Fig. 6. Selective tuning of fS1 neurons to the direction of passive forelimb movement reveal a peripersonal representation of proprioception.

a Two example neurons with different preferred directions. Red traces: mean (±s.d.) responses to eight different directions of home-to-target movements (cyan arrows) and target-to-home movements (magenta arrows) with the same amplitude (7 mm) and velocity (2 cm/s). Polar plots: peak activity (deconvolved spike rate) as function of movement direction (red circles and numerical values refer to peak spike rate). Dotted lines: movement onset b Top, Gaussian fits (dotted lines) to directionally tuned peak responses (deconvolved spike rate) of three example neurons. Bottom, distribution of directional selectivity (width of the Gaussian fits, measured in azimuth angles of the earth’s horizontal plane) for home-to-target movements (N = 226 neurons, 18 mice). c Distribution of preferred directions for home-to-target movements (cyan arrows, N = 226 neurons) and target-to-home movements (magenta arrows, N = 197 neurons) indicates a preferred representation of body-petal vs. body-fugal movements. d Top, Gaussian fits to the directionally tuned responses (deconvolved spike rate) of two example neurons for home-to-target (cyan) and target-to-home (magenta) movements.

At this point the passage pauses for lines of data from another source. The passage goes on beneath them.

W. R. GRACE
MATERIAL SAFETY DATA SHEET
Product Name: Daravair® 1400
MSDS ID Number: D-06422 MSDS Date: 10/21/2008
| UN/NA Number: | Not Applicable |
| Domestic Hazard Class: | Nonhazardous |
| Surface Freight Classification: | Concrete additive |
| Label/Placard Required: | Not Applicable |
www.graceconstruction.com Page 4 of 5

Bottom, distribution of azimuth angle shifts (in the earth’s horizontal plane) in preferred spatial location between the two movement types (N = 187 neurons). e Response Δ ratios (see Methods for details) comparing peak neuronal activity for home-to-target vs. target-to-home movements with matched body-petal directions (orange circle: home position). Negative (magenta symbols) and positive (cyan symbols) values denote neurons with higher and lower activity for home-to-target movements, respectively. Bold symbols denote values significantly different from zero (p < 0.01, two-sided t-test). **: p < 0.01, *: p < 0.05 (two-sided t-test) for the population mean. f Same data and statistics as in E for matched body-fugal movements. g Same data as in E comparing anterior and posterior movements with matched directions and start/end positions. n.s.: p = 0.38. Source data are provided as a Source Data file.

Fig. 7. Amplitude and velocity tuning in fS1.

a Mean (±s.d.) peak responses of two example neurons tuned by (left) and insensitive (right) to displacement amplitude (dotted lines are linear regression fits, at least N = 5 repetitions per tested amplitude). Top, Δf/f₀ mean (±s.d.) traces of the same neurons for three different amplitudes. b Amplitude sensitivity (% change in peak response for a doubling of movement amplitude) as a function of correlation coefficient (peak response vs. movement amplitude) of neurons tested with varying amplitudes. Top histogram: distribution of correlation coefficients across all neurons. Right histogram: distribution of amplitude sensitivity for neurons with significant correlation with movement amplitude (N = 86 neurons, 6 mice). The two example neurons in A are depicted with #1 and #2. c, d Data analogous to that in (a), (b) for neurons tested with varying velocities (N = 197 neurons, 8 mice). Source data are provided as a Source Data file.